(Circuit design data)

==============================

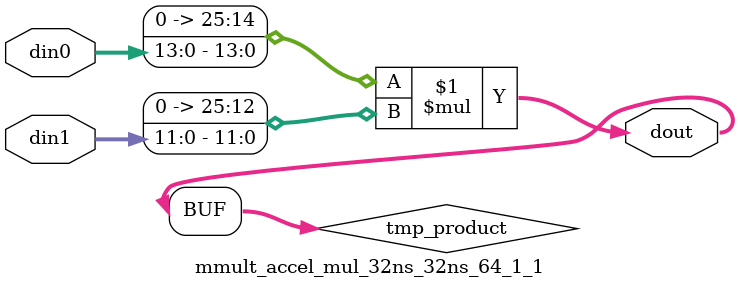
<source format=v>

`timescale 1 ns / 1 ps

 module mmult_accel_mul_32ns_32ns_64_1_1(din0, din1, dout);
parameter ID = 1;
parameter NUM_STAGE = 0;
parameter din0_WIDTH = 14;
parameter din1_WIDTH = 12;
parameter dout_WIDTH = 26;

input [din0_WIDTH - 1 : 0] din0; 
input [din1_WIDTH - 1 : 0] din1; 
output [dout_WIDTH - 1 : 0] dout;

wire signed [dout_WIDTH - 1 : 0] tmp_product;
























assign tmp_product = $signed({1'b0, din0}) * $signed({1'b0, din1});











assign dout = tmp_product;





















endmodule

</source>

==============================

**Activity**
Keeping the pictures out, print the entries above exactly as written.

**Problem solution**
<source format=v>

`timescale 1 ns / 1 ps

 module mmult_accel_mul_32ns_32ns_64_1_1(din0, din1, dout);
parameter ID = 1;
parameter NUM_STAGE = 0;
parameter din0_WIDTH = 14;
parameter din1_WIDTH = 12;
parameter dout_WIDTH = 26;

input [din0_WIDTH - 1 : 0] din0; 
input [din1_WIDTH - 1 : 0] din1; 
output [dout_WIDTH - 1 : 0] dout;

wire signed [dout_WIDTH - 1 : 0] tmp_product;
























assign tmp_product = $signed({1'b0, din0}) * $signed({1'b0, din1});











assign dout = tmp_product;





















endmodule

</source>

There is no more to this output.